Identify Strengths and Weaknesses:

It identifies the strengths and weaknesses within the organization. It also can be defined as SWOT analysis which has the remaining two components i.e. Strengths and Weaknesses. Strengths are internal activities being done well by an organization which helps an organization to achieve its goal. And the weaknesses are the activities that not being done by an organization which is unfavourable for the organization to achieve its goal.

Reassess the Organization’s Mission and Objectives:

Reassessing the organization’s mission and objectives helps to review the firm’s current performance and also to take better actions for the success of the organization.
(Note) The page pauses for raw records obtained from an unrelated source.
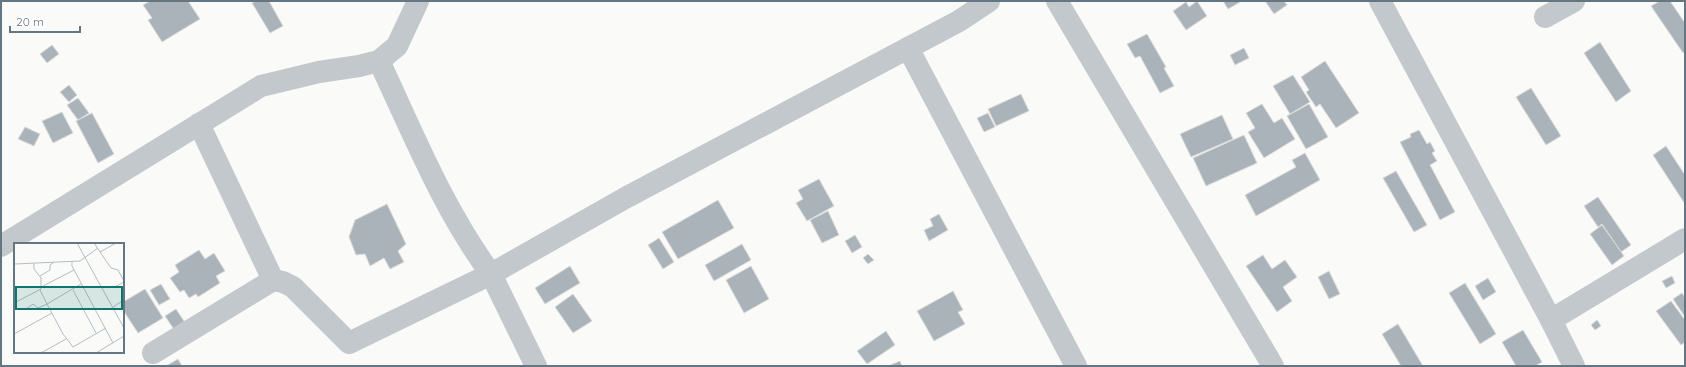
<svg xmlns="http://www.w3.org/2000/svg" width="1686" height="367" viewBox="0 0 1686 367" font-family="Quicksand,sans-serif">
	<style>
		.building { fill: #aab3b9; stroke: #dcdcda }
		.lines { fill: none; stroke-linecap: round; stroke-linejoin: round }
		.minor { stroke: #c3c8cc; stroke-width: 22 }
		.inset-road { fill: none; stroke: #b5bdc2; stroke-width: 1 }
		.view { fill: #0f766e; fill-opacity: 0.15; stroke: #0f766e; stroke-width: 2 }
		.inset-edge { fill: none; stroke: #657683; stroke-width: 2 }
	</style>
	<rect width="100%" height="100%" fill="#fafaf8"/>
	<g class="building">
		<path d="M150 1H188L200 19 162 42 148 20 152 18 143 5Z"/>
		<path d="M256 1H269L283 26 270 33 252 3Z"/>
		<path d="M1197 1 1207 16 1186 30 1173 11 1186 2 1189 7Z"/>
		<path d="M1223 1H1242L1228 9Z"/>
		<path d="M1265 1H1284L1287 5 1274 14Z"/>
		<path d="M1660 1H1670L1685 23V51L1683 53 1651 6Z"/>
		<path d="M1147 34 1166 67 1164 68 1174 86 1160 93 1140 56 1135 58 1127 44Z"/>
		<path d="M1600 42 1631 91 1616 102 1584 53Z"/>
		<path d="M52 45 59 54 47 63 40 54Z"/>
		<path d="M1244 48 1249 58 1235 65 1230 55Z"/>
		<path d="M1325 61 1359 113 1336 128 1320 104 1316 107 1306 92 1309 90 1301 77Z"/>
		<path d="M1293 75 1310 102 1290 114 1273 86Z"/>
		<path d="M69 85 77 95 69 102 60 92Z"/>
		<path d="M1531 88 1561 136 1546 145 1516 97Z"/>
		<path d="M1021 94 1029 111 996 126 988 109Z"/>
		<path d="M78 98 89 113 78 120 67 105Z"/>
		<path d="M1262 104 1274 123 1282 118 1295 139 1264 158 1248 132 1255 128 1246 113Z"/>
		<path d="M1309 104 1328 137 1306 149 1287 116Z"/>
		<path d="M62 112 73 133 53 143 42 121Z"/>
		<path d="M92 113 114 154 98 163 76 121Z"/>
		<path d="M988 113 995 127 984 132 977 118Z"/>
		<path d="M1222 115 1233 139 1191 157 1180 134Z"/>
		<path d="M25 127 40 134 34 146 18 139Z"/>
		<path d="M1419 130 1427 144 1430 142 1435 151 1432 153 1437 161 1430 165 1455 212 1440 220 1400 142 1411 137 1410 134Z"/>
		<path d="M1244 135 1257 163 1206 186 1193 158Z"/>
		<path d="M1666 146 1685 175V204L1653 155Z"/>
		<path d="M1305 153 1320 180 1256 216 1245 195 1296 167 1292 160Z"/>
		<path d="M1396 171 1427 225 1414 232 1383 178Z"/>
		<path d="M819 179 834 206 807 221 796 203 803 199 798 190Z"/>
		<path d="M1598 197 1631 245 1621 252 1602 224 1598 227 1584 206Z"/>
		<path d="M718 200 734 228 678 259 662 232Z"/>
		<path d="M387 204 406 244 398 251 404 262 390 269 384 258 370 266 365 254 356 255 349 237 355 220Z"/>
		<path d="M828 211 839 235 822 243 810 220Z"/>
		<path d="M939 214 948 230 929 241 924 230 933 226 930 219Z"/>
		<path d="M1602 225 1624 256 1612 265 1590 234Z"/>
		<path d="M855 235 862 247 852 253 845 241Z"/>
		<path d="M659 238 674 262 663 269 648 245Z"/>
		<path d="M742 244 751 260 714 281 705 265Z"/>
		<path d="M199 250 205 259 214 253 225 271 216 276 220 283 198 297 196 294 189 298 184 290 180 292 170 278 179 272 175 265Z"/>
		<path d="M868 254 874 260 868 264 863 258Z"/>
		<path d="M1263 255 1272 269 1285 260 1297 277 1283 287 1292 301 1277 312 1246 266Z"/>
		<path d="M570 266 580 283 545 304 535 288Z"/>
		<path d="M751 266 769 299 744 313 726 280Z"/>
		<path d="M1329 271 1340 294 1329 299 1318 277Z"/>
		<path d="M1672 276 1675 283 1666 288 1662 281Z"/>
		<path d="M1488 278 1496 292 1483 300 1475 286Z"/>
		<path d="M1465 283 1496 334 1480 344 1449 293Z"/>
		<path d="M161 284 170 299 159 305 150 290Z"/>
		<path d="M145 289 163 318 138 333 123 310V302Z"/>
		<path d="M953 291 963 310 958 312 965 324 934 341 917 311Z"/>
		<path d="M1682 293 1685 298V317L1673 299Z"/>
		<path d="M573 294 592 321 573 333 555 307Z"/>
		<path d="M1671 301 1685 320V342L1681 345 1656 311Z"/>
		<path d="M176 309 188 327 177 334 165 316Z"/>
		<path d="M1597 320 1601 326 1595 330 1591 325Z"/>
		<path d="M1398 324 1423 366H1401L1382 334Z"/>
		<path d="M1523 330 1542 362 1535 366H1516L1502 342Z"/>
		<path d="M886 331 895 345 867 364 857 351Z"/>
		<path d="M178 359 182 366H166Z"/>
		<path d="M900 361 902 366H888Z"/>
	</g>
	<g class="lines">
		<g class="minor">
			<path d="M1057 1 1273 366"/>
			<path d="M1380 1 1551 320 1574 366"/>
			<path d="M1545 17 1574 1"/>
			<path d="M908 48 1076 366"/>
			<path d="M199 124 273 280"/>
			<path d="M1 246 261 86 319 72 359 66 379 61 397 46 418 1"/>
			<path d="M1551 320 1685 239"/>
			<path d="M153 353 273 280 283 282 293 287 349 343 491 274C443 209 413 133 379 61"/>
			<path d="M536 366 491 274 627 197 959 21 989 1"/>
		</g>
	</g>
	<g transform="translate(14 243)">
		<rect width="110" height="110" fill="#fafaf8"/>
		<path class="inset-road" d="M63 0 110 85M80 0 97 25 104 27 110 38M86 9 102 0M58 18V23L99 100M0 21 66 18 84 5M26 33 36 27V22L40 19M67 41 33 61 49 91 59 104 92 85M29 43 60 27M99 45 110 39M59 47 82 90M0 60 27 46V35L20 26V20M99 64 110 57M12 66 19 61 24 65 33 61 26 47M0 91 38 70M27 110 52 96M82 110 110 93"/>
		<path class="view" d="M2 44H108V66H2Z"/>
		<rect width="110" height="110" class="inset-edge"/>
	</g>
	<rect width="1686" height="367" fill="none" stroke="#657683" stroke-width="4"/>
	<path d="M10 26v6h70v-6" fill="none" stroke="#657683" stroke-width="2"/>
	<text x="16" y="26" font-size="12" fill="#657683" stroke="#ffffff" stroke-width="3" paint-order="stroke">20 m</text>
</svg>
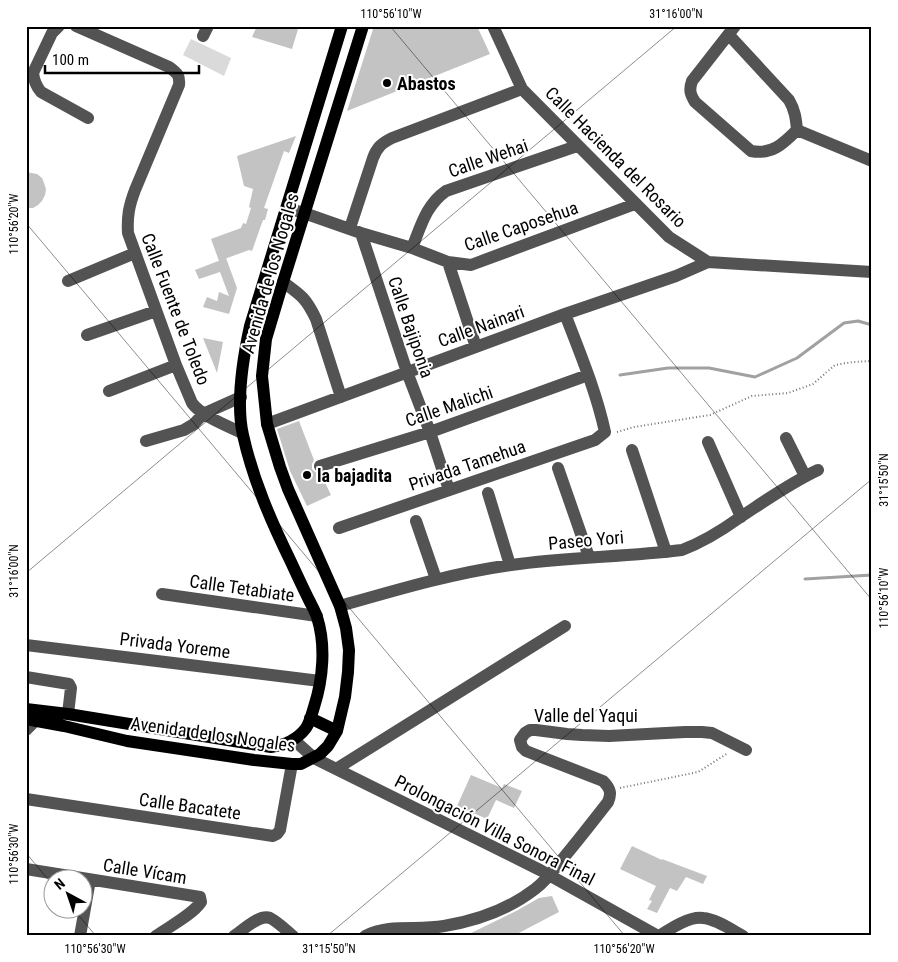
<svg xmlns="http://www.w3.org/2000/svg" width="898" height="962" font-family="'Roboto Condensed',sans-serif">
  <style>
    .green { fill: #dadada }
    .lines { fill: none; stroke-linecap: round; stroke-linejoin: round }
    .stream { stroke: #a1a1a1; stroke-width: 3 }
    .building { fill: #c3c3c3 }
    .path { stroke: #757575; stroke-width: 2; stroke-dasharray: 1 2.5; stroke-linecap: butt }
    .minor { stroke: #535353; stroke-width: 12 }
    .major { stroke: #000; stroke-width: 12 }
    .ticks { fill: none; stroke: #000; stroke-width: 1; stroke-opacity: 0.45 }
    .poi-dot { fill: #000; stroke: #fff; stroke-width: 2 }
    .labels { text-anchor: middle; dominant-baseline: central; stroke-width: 4; stroke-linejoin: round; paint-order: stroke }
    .poi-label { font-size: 18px; font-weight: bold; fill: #000; stroke: #fff; text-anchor: start }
    .street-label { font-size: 18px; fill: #000; stroke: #fff }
    .neatline { fill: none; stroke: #000; stroke-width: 2 }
    .ticks-label { font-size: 12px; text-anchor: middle; fill: #000 }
  </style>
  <rect width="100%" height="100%" fill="#fff"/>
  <path class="green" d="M191,39L231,58L224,76L183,55Z"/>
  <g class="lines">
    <path class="stream" d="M620,375L668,368H709L755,377L797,358L844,323L858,321L872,325
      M805,579L872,575"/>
  </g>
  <path class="building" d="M257,26H299L292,49L252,37Z
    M374,26H477L490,54L347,111Z
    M296,136L289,153L284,151L264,208L268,209L265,220H263L252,251L249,250L219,261L211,239L241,228L243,223L246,224L251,208L249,207L253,189L244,186L237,156Z
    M26,172L37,174L42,178L44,183L46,189L45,195L42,201L38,205L33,208H26Z
    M226,258L237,288L229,314L203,307L207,297L217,301L219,292L229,296L220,272L199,279L195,270Z
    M203,338L223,342L217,373Z
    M299,421L314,460L312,464V469L315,472L321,474L331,495L307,506L290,471L277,429Z
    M471,775L502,788L504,784L522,791L514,808L496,800L487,819L457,806Z
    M632,846L662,860V859L707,876L703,884L686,877L677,891L670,888L657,913L647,909L652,901L649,900L656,886L620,869Z
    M552,896L559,912L513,936H465L518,910L539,898Z"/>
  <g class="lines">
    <path class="path" d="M617,432L634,427L710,415L752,396L788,393L813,384L835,365L853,362L872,361
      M620,788L698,772L728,753"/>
    <path class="minor" d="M59,26L52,33L33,73C34,81 36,86 41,92L88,118
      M76,26L169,67C177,73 180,75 179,85L135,190C129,206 127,216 128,233L176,365L192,403C201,416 228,426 242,433
      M493,26L522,89L669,237L708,262L872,272
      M729,35L789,100C795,110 796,119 797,130C783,144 772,155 751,151L695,102C690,94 689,90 692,81L735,26
      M203,36L208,26
      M797,130L872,161
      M287,208L304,213L361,233L412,248L448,262L471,265L635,204
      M350,228L373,158C377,147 382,143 392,138L522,89
      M361,233L407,372L430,432L449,490
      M412,248C421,226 426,205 446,191L577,146
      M448,262L476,347
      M68,281L135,253
      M283,282C301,295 306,298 316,319L341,397
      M87,335L156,311
      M109,391L176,365
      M267,424L565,314L676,276L708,262
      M786,438L805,476
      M146,441L184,430L194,424L203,414L241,397
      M708,442L741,517
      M632,450L666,552
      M320,466L430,432L588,375
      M558,468L589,557
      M488,493L510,565
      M416,521L436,579
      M339,528L595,440L605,432C596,391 580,353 565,314
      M162,594L317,616
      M340,606C396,590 453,573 511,565C568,557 625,557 682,550C703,542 721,531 739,518C765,501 790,483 818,470
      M26,645L320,681
      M26,677L69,684L71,688L68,714
      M26,730L36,720
      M294,740L314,758L540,870L658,936
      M336,769L565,626
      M26,799L273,836L277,834L280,830L292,764
      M26,869L200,897L201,902C192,915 170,926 156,936
      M80,936L90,880
      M234,936C243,930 259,914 270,918C278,922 286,930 293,936
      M365,936C391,923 416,931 444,926C475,921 509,909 535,889C547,880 556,867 565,856C580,838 594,820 608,802C612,793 610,788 603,781L526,751L522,747L520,740L525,733L530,730H536L567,734L582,735L609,736L685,732H702L712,733L746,750
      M659,936C670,929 689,916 703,918C716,919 732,930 743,936"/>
    <path class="major" d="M26,709L68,714L271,747C285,745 297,740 306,728C310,722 312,713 314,707C323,679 326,645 317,617C315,611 312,606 309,600C303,588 297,575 291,562C271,521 253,480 243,435C236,404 243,358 250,326L342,26
      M310,718L337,731
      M26,719L64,726L127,741L254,760L292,764H301L320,754L328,746L337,731L345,697L348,672L349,650L346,628L340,606L288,489L280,467L267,424L262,376L266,339L283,282L363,26"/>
  </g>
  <path class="ticks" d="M390,26L872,600M26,223L625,936M26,573L677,26M26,853L52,884M74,910L96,936M327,936L872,479"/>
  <g class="poi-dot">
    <circle cx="387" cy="83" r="5"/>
    <circle cx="307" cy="475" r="5"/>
  </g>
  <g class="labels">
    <g class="poi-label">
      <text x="397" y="83">Abastos</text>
      <text x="317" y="475">la bajadita</text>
    </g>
    <g class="street-label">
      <text transform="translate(616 157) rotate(45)">Calle Hacienda del Rosario</text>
      <text transform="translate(488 158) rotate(-19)">Calle Wehai</text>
      <text transform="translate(521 226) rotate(-19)">Calle Caposehua</text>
      <text transform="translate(270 273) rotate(-74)">Avenida de los Nogales</text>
      <text transform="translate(176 309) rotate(69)">Calle Fuente de Toledo</text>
      <text transform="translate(481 326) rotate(-20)">Calle Nainari</text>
      <text transform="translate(411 327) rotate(71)">Calle Bajiponia</text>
      <text transform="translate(449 406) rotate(-19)">Calle Malichi</text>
      <text transform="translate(467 465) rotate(-19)">Privada Tamehua</text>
      <text transform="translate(586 540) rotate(-5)">Paseo Yori</text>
      <text transform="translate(242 588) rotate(8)">Calle Tetabiate</text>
      <text transform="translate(175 645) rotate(7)">Privada Yoreme</text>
      <text x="586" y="715">Valle del Yaqui</text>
      <text transform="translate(213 734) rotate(8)">Avenida de los Nogales</text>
      <text transform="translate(190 806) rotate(8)">Calle Bacatete</text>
      <text transform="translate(495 830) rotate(27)">Prolongación Villa Sonora Final</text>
      <text transform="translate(145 871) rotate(9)">Calle Vícam</text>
    </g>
  </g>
  <rect width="898" height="962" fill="none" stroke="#ffffff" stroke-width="55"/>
  <g transform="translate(68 894) rotate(320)"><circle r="24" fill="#ffffff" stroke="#999999"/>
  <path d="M0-4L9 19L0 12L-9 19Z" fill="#000000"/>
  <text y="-8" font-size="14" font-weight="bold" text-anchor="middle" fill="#000000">N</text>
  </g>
  <path d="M45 65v8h154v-8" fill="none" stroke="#000000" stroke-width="2.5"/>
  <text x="52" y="65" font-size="15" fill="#000000" stroke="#ffffff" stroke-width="4" paint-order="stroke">100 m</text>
  <rect x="28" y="28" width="842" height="906" class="neatline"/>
  <g class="ticks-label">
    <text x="391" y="18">110°56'10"W</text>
    <text x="676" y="18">31°16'00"N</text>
    <text transform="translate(14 224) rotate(-90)" y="4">110°56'20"W</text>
    <text transform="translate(884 480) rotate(-90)" y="4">31°15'50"N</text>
    <text transform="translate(14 571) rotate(-90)" y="4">31°16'00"N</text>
    <text transform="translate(884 598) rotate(-90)" y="4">110°56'10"W</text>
    <text transform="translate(14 854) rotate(-90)" y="4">110°56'30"W</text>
    <text x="95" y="953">110°56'30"W</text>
    <text x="329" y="953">31°15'50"N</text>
    <text x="624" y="953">110°56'20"W</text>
  </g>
</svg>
It defines as SMART which means Specific, Measurable, Achievable, Realistic, and Timeframe.

Formulate Strategies:

Formulation Strategy is the process of determining appropriate courses of action for achieving organizational objectives. It follows the decision making process. It can be further describes by Michael Porter’s generic strategies, which are; a) Cost Leadership, b) Differentiation, and c) Focus.

These generic strategies each have attributes that can serve to defend against competitive forces. The following table (fig 1.2) compares some characteristics of the generic strategies in the context of the Porter’s five forces:

Implement Strategies:

It is the process of distributing resources and putting strategies into an action to achieve its goal and objectives. When the strategies are executed within the organization, it focuses on the process through which strategies are achieved.

Evaluate Results:

It controls the process to determine the effectiveness of a strategy. An organization can evaluate results by reviewing the process, adjusting the mission and objectives and strategies, and by initiating the corrective measures.

CONCLUSION:

In the nutshell, I would like to say the above mentioned topics clearly identify that the organizational design and the strategic management process are the important parts of the management to start a business and to achieve its goals and objectives. All six elements of the organizational design helps in forming a business and all nine steps in strategic management process are essential to achieve a firm’s objectives.